| What you have to do |
Write out, precisely and in full, each line of the material.

| Information supplied |
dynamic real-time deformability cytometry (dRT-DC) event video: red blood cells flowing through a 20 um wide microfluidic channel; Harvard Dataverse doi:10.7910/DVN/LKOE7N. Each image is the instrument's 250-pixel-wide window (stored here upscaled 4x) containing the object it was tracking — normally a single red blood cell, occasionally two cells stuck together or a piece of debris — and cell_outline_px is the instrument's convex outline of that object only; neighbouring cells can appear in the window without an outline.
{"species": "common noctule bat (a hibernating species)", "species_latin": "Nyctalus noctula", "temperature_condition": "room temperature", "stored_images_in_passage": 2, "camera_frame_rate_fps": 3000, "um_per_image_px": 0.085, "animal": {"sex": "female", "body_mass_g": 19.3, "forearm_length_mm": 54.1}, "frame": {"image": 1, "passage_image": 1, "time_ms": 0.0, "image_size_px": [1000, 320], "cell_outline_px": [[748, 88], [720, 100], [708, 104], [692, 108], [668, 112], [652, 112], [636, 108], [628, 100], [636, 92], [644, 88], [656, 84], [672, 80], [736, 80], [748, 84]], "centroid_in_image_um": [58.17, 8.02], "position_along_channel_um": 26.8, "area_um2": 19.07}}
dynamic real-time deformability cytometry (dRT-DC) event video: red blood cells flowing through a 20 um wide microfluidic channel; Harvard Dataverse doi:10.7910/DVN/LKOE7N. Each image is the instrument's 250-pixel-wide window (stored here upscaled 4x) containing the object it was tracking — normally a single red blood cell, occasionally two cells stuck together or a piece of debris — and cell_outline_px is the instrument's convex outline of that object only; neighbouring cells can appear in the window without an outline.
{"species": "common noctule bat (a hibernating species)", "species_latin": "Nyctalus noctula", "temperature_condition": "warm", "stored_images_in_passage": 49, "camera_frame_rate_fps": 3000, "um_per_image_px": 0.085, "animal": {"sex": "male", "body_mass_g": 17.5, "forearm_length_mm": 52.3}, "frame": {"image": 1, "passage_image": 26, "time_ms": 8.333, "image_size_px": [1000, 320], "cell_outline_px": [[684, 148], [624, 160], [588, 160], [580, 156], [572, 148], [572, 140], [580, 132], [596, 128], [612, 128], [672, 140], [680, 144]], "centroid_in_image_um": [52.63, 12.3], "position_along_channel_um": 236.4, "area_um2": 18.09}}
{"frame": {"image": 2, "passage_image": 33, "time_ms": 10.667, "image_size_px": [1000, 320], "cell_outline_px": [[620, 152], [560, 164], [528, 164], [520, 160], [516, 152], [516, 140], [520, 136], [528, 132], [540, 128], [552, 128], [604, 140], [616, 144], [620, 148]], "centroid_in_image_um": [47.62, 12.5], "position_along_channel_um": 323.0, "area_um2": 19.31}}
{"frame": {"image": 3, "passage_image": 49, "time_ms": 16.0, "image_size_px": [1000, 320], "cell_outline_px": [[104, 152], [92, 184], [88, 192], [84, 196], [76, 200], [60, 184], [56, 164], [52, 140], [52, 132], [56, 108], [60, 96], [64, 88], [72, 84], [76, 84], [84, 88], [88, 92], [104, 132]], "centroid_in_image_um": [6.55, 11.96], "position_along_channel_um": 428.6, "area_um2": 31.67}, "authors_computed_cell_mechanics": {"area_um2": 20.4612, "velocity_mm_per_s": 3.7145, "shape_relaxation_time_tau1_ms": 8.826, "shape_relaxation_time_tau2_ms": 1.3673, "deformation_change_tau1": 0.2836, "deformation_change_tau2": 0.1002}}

| Response below |
dynamic real-time deformability cytometry (dRT-DC) event video: red blood cells flowing through a 20 um wide microfluidic channel; Harvard Dataverse doi:10.7910/DVN/LKOE7N. Each image is the instrument's 250-pixel-wide window (stored here upscaled 4x) containing the object it was tracking — normally a single red blood cell, occasionally two cells stuck together or a piece of debris — and cell_outline_px is the instrument's convex outline of that object only; neighbouring cells can appear in the window without an outline.
{"species": "common noctule bat (a hibernating species)", "species_latin": "Nyctalus noctula", "temperature_condition": "room temperature", "stored_images_in_passage": 2, "camera_frame_rate_fps": 3000, "um_per_image_px": 0.085, "animal": {"sex": "female", "body_mass_g": 19.3, "forearm_length_mm": 54.1}, "frame": {"image": 1, "passage_image": 1, "time_ms": 0.0, "image_size_px": [1000, 320], "cell_outline_px": [[748, 88], [720, 100], [708, 104], [692, 108], [668, 112], [652, 112], [636, 108], [628, 100], [636, 92], [644, 88], [656, 84], [672, 80], [736, 80], [748, 84]], "centroid_in_image_um": [58.17, 8.02], "position_along_channel_um": 26.8, "area_um2": 19.07}}
dynamic real-time deformability cytometry (dRT-DC) event video: red blood cells flowing through a 20 um wide microfluidic channel; Harvard Dataverse doi:10.7910/DVN/LKOE7N. Each image is the instrument's 250-pixel-wide window (stored here upscaled 4x) containing the object it was tracking — normally a single red blood cell, occasionally two cells stuck together or a piece of debris — and cell_outline_px is the instrument's convex outline of that object only; neighbouring cells can appear in the window without an outline.
{"species": "common noctule bat (a hibernating species)", "species_latin": "Nyctalus noctula", "temperature_condition": "warm", "stored_images_in_passage": 49, "camera_frame_rate_fps": 3000, "um_per_image_px": 0.085, "animal": {"sex": "male", "body_mass_g": 17.5, "forearm_length_mm": 52.3}, "frame": {"image": 1, "passage_image": 26, "time_ms": 8.333, "image_size_px": [1000, 320], "cell_outline_px": [[684, 148], [624, 160], [588, 160], [580, 156], [572, 148], [572, 140], [580, 132], [596, 128], [612, 128], [672, 140], [680, 144]], "centroid_in_image_um": [52.63, 12.3], "position_along_channel_um": 236.4, "area_um2": 18.09}}
{"frame": {"image": 2, "passage_image": 33, "time_ms": 10.667, "image_size_px": [1000, 320], "cell_outline_px": [[620, 152], [560, 164], [528, 164], [520, 160], [516, 152], [516, 140], [520, 136], [528, 132], [540, 128], [552, 128], [604, 140], [616, 144], [620, 148]], "centroid_in_image_um": [47.62, 12.5], "position_along_channel_um": 323.0, "area_um2": 19.31}}
{"frame": {"image": 3, "passage_image": 49, "time_ms": 16.0, "image_size_px": [1000, 320], "cell_outline_px": [[104, 152], [92, 184], [88, 192], [84, 196], [76, 200], [60, 184], [56, 164], [52, 140], [52, 132], [56, 108], [60, 96], [64, 88], [72, 84], [76, 84], [84, 88], [88, 92], [104, 132]], "centroid_in_image_um": [6.55, 11.96], "position_along_channel_um": 428.6, "area_um2": 31.67}, "authors_computed_cell_mechanics": {"area_um2": 20.4612, "velocity_mm_per_s": 3.7145, "shape_relaxation_time_tau1_ms": 8.826, "shape_relaxation_time_tau2_ms": 1.3673, "deformation_change_tau1": 0.2836, "deformation_change_tau2": 0.1002}}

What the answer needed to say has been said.